Pagi itu waktu tidur yang nyaman. Seonggok kasur tipis, sebuah bantal berpulau, dan selembar selimut penguk pun jadi serasa fasilitas hotel bintang lima. Sepoi-sepoi angin nya seakan jadi AC yang disetel dengan dingin yang pas.

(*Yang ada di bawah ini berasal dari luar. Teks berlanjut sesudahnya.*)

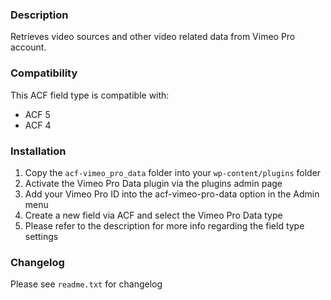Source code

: ### Description

Retrieves video sources and other video related data from Vimeo Pro account.

### Compatibility

This ACF field type is compatible with:
* ACF 5
* ACF 4

### Installation

1. Copy the `acf-vimeo_pro_data` folder into your `wp-content/plugins` folder
2. Activate the Vimeo Pro Data plugin via the plugins admin page
3. Add your Vimeo Pro ID into the acf-vimeo-pro-data option in the Admin menu
4. Create a new field via ACF and select the Vimeo Pro Data type
5. Please refer to the description for more info regarding the field type settings

### Changelog
Please see `readme.txt` for changelog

Tak begitu dingin, tapi sejuk yang menghanyutkan. Sialan, aku sangat suka.

Tapi, pagi diisi dengan tidur itu membuah siang yang gundah. Dan itu yang tidak aku suka. Seakan kita sudah dipastikan akan kehilangan rejeki beberapa hari kemudian. Bagaimana tidak, bangun kesiangan saja rejeki dipatok ayam, apalagi tidur pagi? Mungkin sekali jika rejeki kita sudah diserbu masyarakat.

Jadi solusinya, sebisa mungkin kita tidak tidur pagi, agar bisa memastikan rejeki kita aman. Iya, setidaknya sampai rejeki kita amankan dengan kuncian dua rakaat dhuha dan surat waqiah, juga sedikit peluh kerja. Kemudian nikmati tidur kita sampai lima belas menit sebelum ashar tiba.